El enfermero, por su parte, vive también en una de esas casitas que sólo deberían ser para los políticos.
El tal doctor Léger es un hombre alto, de aspecto apacible, sucio y robusto. Tan sólo su cara está limpia, coronada por cabellos grisáceos y muy largos en el cuello y las sienes. Sus manos están llenas de heridas mal cicatrizadas que debe de inferirse al agarrarse, en el mar, a las asperezas de las rocas.
– Si necesitas algo, ven y te lo daré. Pero ven sólo si estás enfermo. No me gusta que me visiten y, menos aún que me hablen. Vendo huevos y, alguna vez, un pollo o una gallina. Si matas a escondidas un lechoncito, tráeme un jamón y yo te daré un pollo y seis huevos. Ya que estás aquí, llévate este frasco de ciento veinte pastillas de quinina. Como seguramente has venido aquí para escaparte, en el caso de que, por milagro, lo consiguieras, la necesitarías mucho en la selva.
Pesco por la mañana y por la tarde cantidades astronómicas de salmonetes de roca. Envío de tres a cuatro kilos cada día a los guardianes.
Santori está radiante, pues jamás le habían dado tanta variedad de pescado y langostinos.
Ayer, el galeno Germain Guibert vino a la isla del Diablo. Como el mar estaba tranquilo, le acompañaba el comandante de Royale y Madame Guibert. Esta admirable mujer era la primera que ponía pie en la isla. Según el comandante, jamás un civil había estado en ella. He podido hablar más de una hora con la esposa del galeno. Ha venido conmigo hasta el banco donde Dreyfus se sentaba a mirar el horizonte, hacia la Francia que lo había repudiado.

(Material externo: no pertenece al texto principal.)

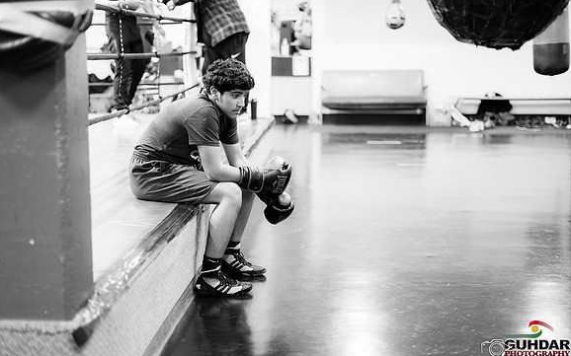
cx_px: 286
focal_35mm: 55
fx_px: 856
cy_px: 172
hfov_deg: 36.9
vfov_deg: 23.5
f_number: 1.8
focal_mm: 50
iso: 1600
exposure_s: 1/160
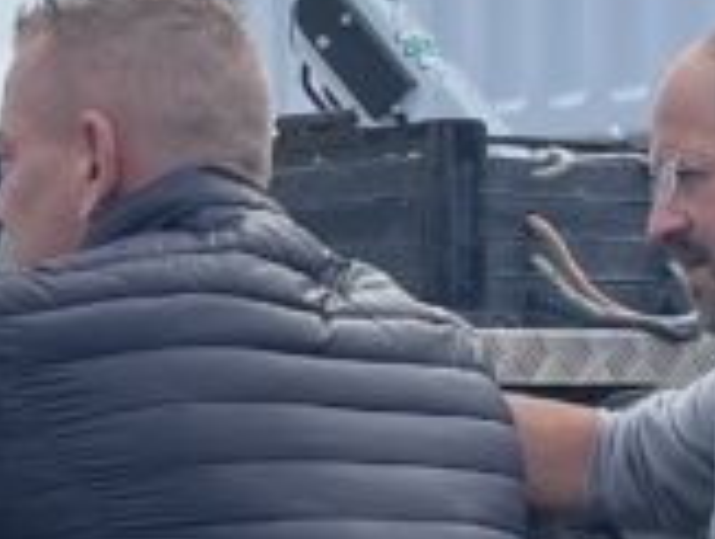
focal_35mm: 163
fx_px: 3374
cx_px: 338
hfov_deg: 12.1
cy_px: 351
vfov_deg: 9.1
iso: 50
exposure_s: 1/1642
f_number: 1.6
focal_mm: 4.2
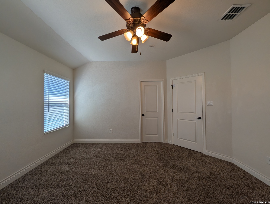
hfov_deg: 110.5
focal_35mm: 12
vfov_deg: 94.7
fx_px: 94
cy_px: 102
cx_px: 135
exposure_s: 1/318
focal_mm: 2.02
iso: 37
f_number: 1.7
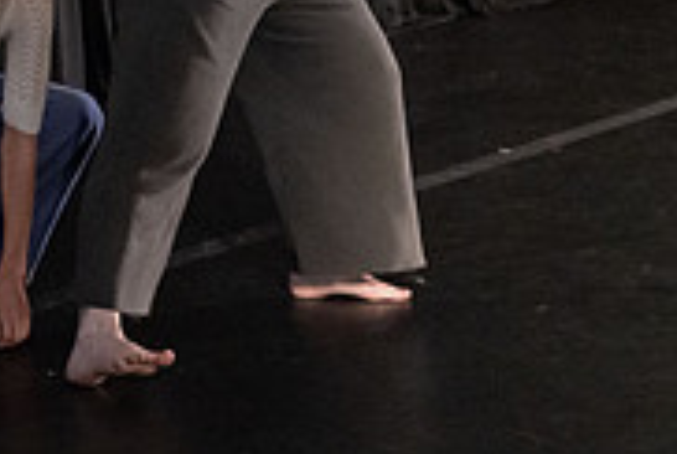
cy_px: -102
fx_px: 2336
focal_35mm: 124
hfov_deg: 16.0
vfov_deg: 10.9
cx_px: -82
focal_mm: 39
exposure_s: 1/320
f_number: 4
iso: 6400
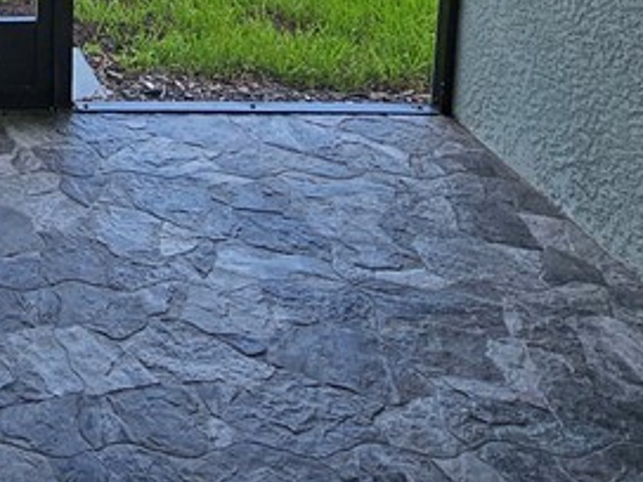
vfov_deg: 23.4
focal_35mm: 49
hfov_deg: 31.9
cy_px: -255
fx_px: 910
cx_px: -144
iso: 50
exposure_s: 1/256
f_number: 2.2
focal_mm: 2.2
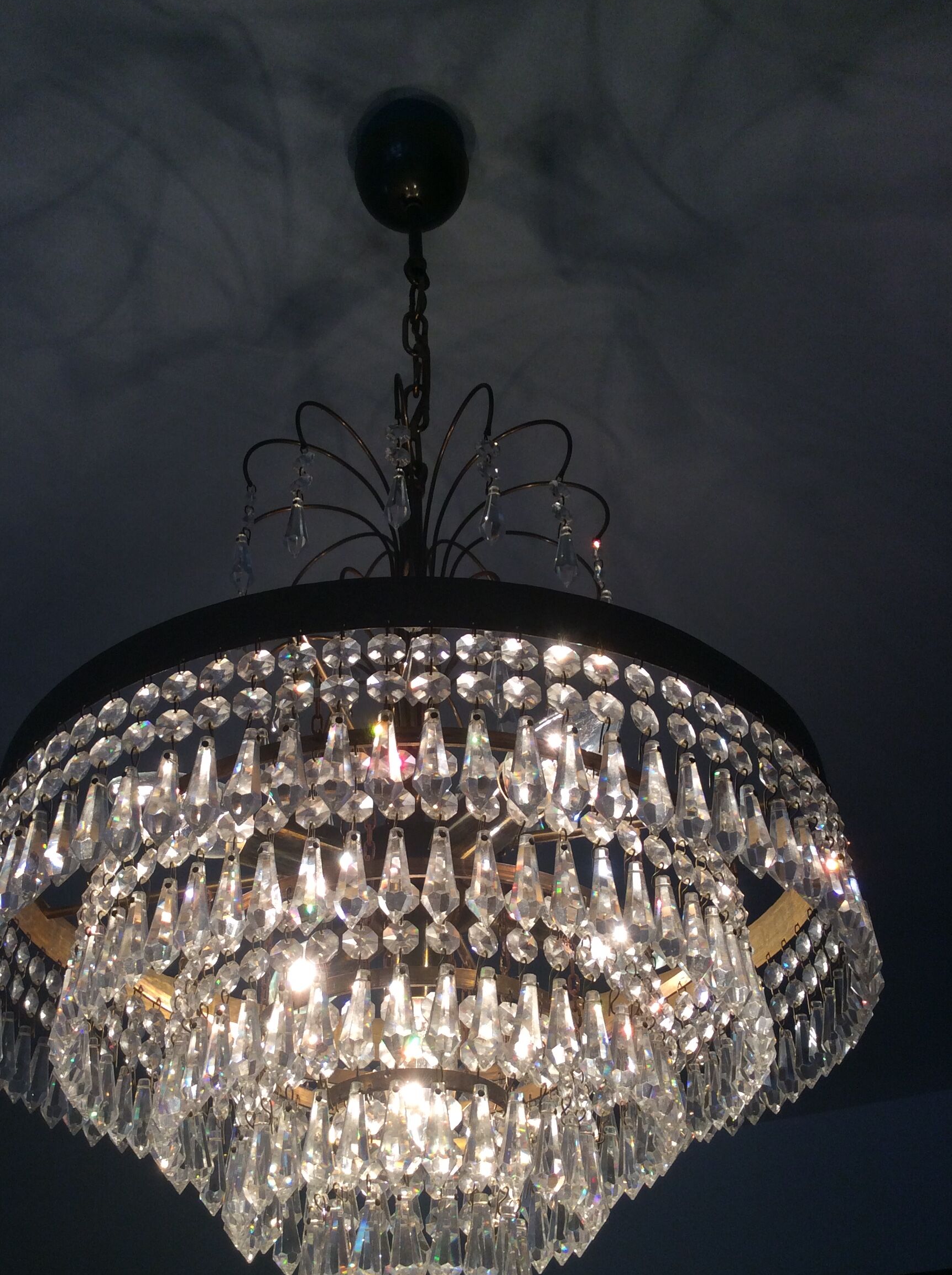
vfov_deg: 51.3
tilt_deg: +36.0
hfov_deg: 39.5
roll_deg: +0.3
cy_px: 709
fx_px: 1324
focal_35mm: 36
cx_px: 438
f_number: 2.4
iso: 40
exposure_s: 1/100
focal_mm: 3.3
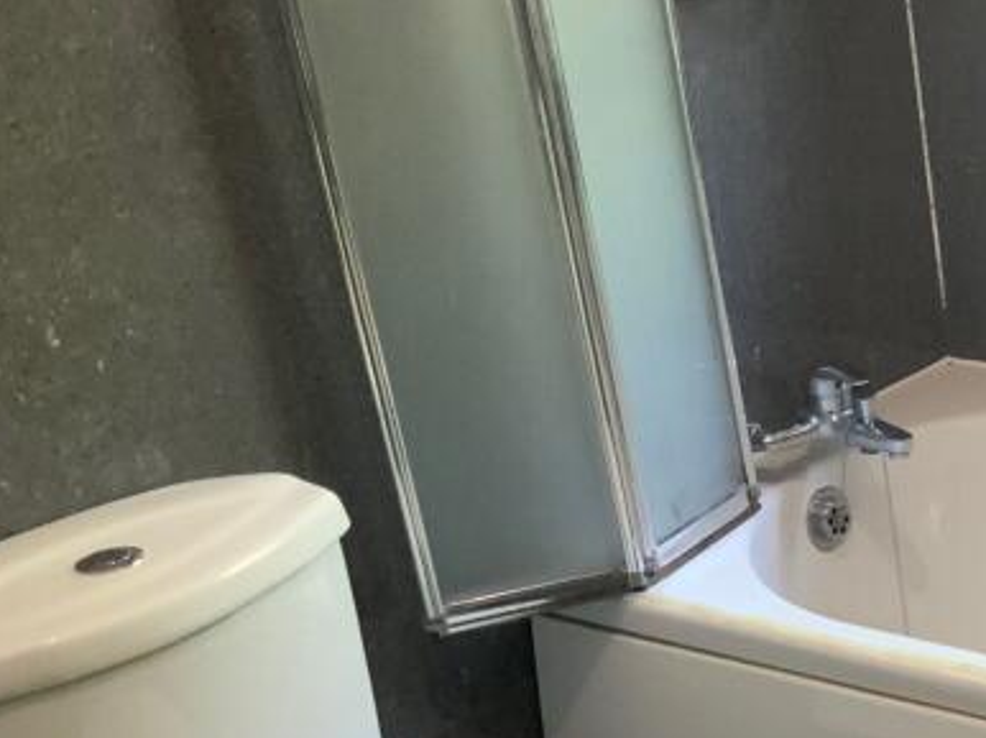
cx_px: 1277
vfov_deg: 18.8
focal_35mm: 77
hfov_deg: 22.7
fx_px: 2192
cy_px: 646
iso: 320
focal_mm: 3
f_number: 1.8
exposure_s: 1/60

– Si esta piedra pudiera transmitirnos los pensamientos de Dreyfus…dice, acariciando la piedra-. Papillon, seguramente es ésta la última vez que nos vemos, ya que me dice que dentro de poco intentará fugarse. Rogaré a Dios para que le haga triunfar. Le pido que, antes de partir, venga a pasar un minuto en este banco que he acariciado y que lo toque para decirme así adiós.
El comandante me ha autorizado a enviar por el cable, cuando yo lo desee, langostinos y pescado para el doctor. Santori está de acuerdo.
– Adiós, doctor; adiós, señora.
Con la mayor naturalidad posible, los saludo antes de que la chalupa se separe del pontón. Los ojos de Madame Guibert me miran muy abiertos, como queriendo decirme: “Acuérdate siempre de nosotros, que tampoco te olvidaremos nunca. “
El banco de Dreyfus está en lo más alto del extremo norte de la isla. Domina el mar desde más de cuarenta metros.